She has done the same for fire preparedness. "The fire department comes by for education and we put out an actual fire every October, which is National Fire Prevention Month. We even did an exercise where staff were challenged to close their eyes and try to find their way around the center. This helps simulate the experience of a smoky environment."
Yoder says ASCs eager to improve their safety culture will be best served by taking steps to remove barriers that might stand in the way of staff participation. "Leaders must make sure not to tolerate any bullying and harassing behaviors. Make sure your ASC has an open environment where staff feel free to voice concerns. If a staff member speaks up, hear them out and research their concern. Let them understand that you want them to be honest and come forward when there are questions or concerns."
Yoder recommends ASCs consider using the Agency for Healthcare Research and Quality's Ambulatory Surgery Center Survey on Patient Safety Culture to assess staff opinion about the culture of patient safety.
"That tool helps staff think about and answer questions concerning where they work, how they feel when they are at work and how they perceive patients are being treated," she says. "Try to get all of your staff and physician partners to fill it out. Valuable information can come from the survey."

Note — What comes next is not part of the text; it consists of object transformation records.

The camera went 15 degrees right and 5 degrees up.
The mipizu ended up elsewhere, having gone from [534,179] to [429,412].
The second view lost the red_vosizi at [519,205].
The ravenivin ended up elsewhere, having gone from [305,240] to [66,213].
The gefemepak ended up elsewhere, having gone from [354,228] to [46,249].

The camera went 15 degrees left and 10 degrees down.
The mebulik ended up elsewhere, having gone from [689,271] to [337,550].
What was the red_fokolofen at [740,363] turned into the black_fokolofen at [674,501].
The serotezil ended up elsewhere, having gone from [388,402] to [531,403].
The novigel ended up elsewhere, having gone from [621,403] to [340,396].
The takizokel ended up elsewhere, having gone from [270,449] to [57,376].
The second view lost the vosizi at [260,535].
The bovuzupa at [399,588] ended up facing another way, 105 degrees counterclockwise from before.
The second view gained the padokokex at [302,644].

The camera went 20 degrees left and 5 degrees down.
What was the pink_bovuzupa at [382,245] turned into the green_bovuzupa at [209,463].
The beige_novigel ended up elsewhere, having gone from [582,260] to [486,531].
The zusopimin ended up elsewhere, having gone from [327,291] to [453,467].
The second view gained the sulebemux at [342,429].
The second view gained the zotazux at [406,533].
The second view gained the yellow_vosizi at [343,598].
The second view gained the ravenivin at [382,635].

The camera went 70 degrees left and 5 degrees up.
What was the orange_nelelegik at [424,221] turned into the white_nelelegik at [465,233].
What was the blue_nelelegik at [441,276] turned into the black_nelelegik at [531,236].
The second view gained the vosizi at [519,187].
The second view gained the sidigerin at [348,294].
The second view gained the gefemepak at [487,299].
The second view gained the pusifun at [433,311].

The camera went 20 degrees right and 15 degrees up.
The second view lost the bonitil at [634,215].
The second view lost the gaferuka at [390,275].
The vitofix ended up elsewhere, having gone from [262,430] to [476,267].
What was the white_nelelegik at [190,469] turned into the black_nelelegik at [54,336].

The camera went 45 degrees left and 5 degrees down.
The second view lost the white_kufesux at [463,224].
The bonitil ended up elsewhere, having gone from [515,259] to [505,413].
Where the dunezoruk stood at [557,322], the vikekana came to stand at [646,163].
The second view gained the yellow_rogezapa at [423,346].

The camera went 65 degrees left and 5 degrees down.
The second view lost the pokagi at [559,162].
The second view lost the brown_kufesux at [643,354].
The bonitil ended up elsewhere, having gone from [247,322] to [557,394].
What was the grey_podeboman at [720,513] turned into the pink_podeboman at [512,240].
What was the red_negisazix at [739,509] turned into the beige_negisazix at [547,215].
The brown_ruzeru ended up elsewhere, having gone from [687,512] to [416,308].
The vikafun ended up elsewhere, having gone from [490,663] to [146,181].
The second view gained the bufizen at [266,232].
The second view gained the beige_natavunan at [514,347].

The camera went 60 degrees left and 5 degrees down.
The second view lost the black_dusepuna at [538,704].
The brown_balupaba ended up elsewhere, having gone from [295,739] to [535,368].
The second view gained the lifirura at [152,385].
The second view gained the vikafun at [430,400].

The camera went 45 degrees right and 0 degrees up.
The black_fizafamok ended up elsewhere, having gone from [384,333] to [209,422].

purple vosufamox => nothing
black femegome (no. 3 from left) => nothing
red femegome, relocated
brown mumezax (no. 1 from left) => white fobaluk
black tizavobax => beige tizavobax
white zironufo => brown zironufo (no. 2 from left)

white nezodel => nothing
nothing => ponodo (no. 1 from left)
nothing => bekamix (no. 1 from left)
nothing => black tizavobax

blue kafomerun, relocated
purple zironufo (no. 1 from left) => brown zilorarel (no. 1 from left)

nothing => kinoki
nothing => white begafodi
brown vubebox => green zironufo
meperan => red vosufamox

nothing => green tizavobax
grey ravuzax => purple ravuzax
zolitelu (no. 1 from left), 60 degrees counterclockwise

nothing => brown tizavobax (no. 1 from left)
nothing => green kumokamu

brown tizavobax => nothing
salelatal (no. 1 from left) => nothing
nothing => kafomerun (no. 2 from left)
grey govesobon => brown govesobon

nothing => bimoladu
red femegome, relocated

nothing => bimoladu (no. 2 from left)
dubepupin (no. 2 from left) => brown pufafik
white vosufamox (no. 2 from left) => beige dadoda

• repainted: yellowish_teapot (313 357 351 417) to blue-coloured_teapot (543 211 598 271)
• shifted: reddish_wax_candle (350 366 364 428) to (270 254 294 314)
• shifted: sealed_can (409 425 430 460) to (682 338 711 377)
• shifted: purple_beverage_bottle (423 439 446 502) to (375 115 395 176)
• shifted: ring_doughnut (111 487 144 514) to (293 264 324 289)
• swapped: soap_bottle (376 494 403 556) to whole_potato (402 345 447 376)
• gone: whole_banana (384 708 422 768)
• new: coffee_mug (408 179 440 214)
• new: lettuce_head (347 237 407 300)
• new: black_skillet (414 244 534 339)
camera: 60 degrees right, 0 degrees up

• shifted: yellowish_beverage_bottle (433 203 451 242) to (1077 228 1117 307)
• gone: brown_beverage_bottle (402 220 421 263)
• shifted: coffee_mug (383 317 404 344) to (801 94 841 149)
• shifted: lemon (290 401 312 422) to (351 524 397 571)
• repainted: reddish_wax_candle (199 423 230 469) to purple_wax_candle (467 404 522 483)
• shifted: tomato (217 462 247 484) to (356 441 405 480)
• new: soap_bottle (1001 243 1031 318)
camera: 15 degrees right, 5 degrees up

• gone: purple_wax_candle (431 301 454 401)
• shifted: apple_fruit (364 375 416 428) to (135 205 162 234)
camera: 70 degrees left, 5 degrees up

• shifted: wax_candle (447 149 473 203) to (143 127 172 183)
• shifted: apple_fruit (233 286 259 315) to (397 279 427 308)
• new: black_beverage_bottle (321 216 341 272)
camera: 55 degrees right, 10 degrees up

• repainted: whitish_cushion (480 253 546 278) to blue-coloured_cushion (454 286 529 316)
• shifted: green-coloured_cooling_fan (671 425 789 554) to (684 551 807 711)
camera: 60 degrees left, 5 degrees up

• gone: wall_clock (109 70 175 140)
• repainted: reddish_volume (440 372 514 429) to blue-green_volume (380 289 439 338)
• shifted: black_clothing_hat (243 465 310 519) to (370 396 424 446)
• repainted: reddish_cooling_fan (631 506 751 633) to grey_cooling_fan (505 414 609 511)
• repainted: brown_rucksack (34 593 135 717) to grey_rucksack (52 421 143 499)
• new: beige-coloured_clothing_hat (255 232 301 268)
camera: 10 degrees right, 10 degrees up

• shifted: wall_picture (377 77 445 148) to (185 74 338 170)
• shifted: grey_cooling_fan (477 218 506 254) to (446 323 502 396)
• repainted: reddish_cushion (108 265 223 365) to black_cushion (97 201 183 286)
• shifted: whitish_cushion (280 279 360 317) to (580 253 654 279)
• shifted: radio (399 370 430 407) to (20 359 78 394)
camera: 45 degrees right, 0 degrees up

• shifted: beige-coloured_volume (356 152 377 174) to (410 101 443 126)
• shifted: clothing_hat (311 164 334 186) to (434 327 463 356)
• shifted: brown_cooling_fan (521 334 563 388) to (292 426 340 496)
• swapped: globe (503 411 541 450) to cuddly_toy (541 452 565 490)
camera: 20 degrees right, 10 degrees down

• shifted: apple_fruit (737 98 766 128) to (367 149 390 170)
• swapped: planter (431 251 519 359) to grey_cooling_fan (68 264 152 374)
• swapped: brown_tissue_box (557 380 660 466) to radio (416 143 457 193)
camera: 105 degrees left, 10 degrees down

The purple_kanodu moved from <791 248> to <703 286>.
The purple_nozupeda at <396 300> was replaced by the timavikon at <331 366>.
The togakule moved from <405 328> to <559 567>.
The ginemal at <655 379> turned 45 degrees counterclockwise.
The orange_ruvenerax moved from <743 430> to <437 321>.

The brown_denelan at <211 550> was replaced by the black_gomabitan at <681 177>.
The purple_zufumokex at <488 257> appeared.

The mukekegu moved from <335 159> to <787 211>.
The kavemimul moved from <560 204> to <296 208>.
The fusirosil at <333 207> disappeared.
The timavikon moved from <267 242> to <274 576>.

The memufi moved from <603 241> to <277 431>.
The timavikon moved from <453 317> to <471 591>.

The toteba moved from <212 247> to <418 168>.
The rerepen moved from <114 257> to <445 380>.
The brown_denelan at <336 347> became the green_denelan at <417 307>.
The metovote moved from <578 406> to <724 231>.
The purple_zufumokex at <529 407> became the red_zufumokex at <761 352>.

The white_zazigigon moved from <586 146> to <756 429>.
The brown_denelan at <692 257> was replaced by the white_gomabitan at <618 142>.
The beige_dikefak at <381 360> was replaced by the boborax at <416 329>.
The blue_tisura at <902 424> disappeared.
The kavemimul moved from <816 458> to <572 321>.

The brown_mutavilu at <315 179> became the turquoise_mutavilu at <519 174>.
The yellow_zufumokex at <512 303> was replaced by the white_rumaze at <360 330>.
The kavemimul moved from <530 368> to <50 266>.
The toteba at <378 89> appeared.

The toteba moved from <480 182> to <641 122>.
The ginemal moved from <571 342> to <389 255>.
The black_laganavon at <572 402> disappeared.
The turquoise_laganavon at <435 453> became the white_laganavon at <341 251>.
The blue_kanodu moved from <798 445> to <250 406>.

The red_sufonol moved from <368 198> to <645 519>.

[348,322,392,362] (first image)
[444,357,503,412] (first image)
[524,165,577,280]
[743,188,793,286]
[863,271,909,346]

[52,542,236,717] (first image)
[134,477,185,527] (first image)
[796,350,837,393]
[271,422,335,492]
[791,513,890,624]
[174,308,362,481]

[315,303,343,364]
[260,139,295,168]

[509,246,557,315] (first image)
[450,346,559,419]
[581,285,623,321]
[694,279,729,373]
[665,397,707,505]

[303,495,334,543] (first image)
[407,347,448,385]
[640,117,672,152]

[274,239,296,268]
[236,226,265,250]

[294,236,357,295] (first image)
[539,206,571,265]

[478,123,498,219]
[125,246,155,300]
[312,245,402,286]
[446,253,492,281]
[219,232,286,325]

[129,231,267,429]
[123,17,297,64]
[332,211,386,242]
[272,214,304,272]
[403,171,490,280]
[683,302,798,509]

Do not overlook the importance of physician involvement in safety efforts, Merrill says. "I have pushed our physicians to become even more involved and engaged. Everyone looks to them for leadership. We have a picture of one our doctors putting out a fire during an exercise. He was shocked about the weight of a fire extinguisher. Doctors need be fully trained and ready to go, just like staff."
Reaping the Rewards
A commitment to improving safety culture can deliver significant benefits, Yoder says. "When you create a safe environment, staff flourish and grow. Happy employees typically translate to happy surgeons and happy patients. When you embrace the importance of a safety culture, I think much of the work required comes naturally."
Merrill believes the efforts undertaken at Endoscopy Center of Niagara are having a positive impact that extends beyond the walls of the ASC. "Through our exercises, we are providing staff with a better appreciation of awareness and knowing your surroundings. Safety culture should be a way of living and not just contained to the center."
The improvement efforts undertaken at Andrews Institute ASC have paid off, Holder says. In August 2017, the ASC conducted its annual safety culture survey. The employee rating was more than 95 percent—an A+ to Holder.
"That was my personal goal," she says. "We have seen improvements in team building, morale and effectiveness of identifying and handling safety issues and a decrease in incidents. The employees feel they have a voice and they use it. That helps everyone."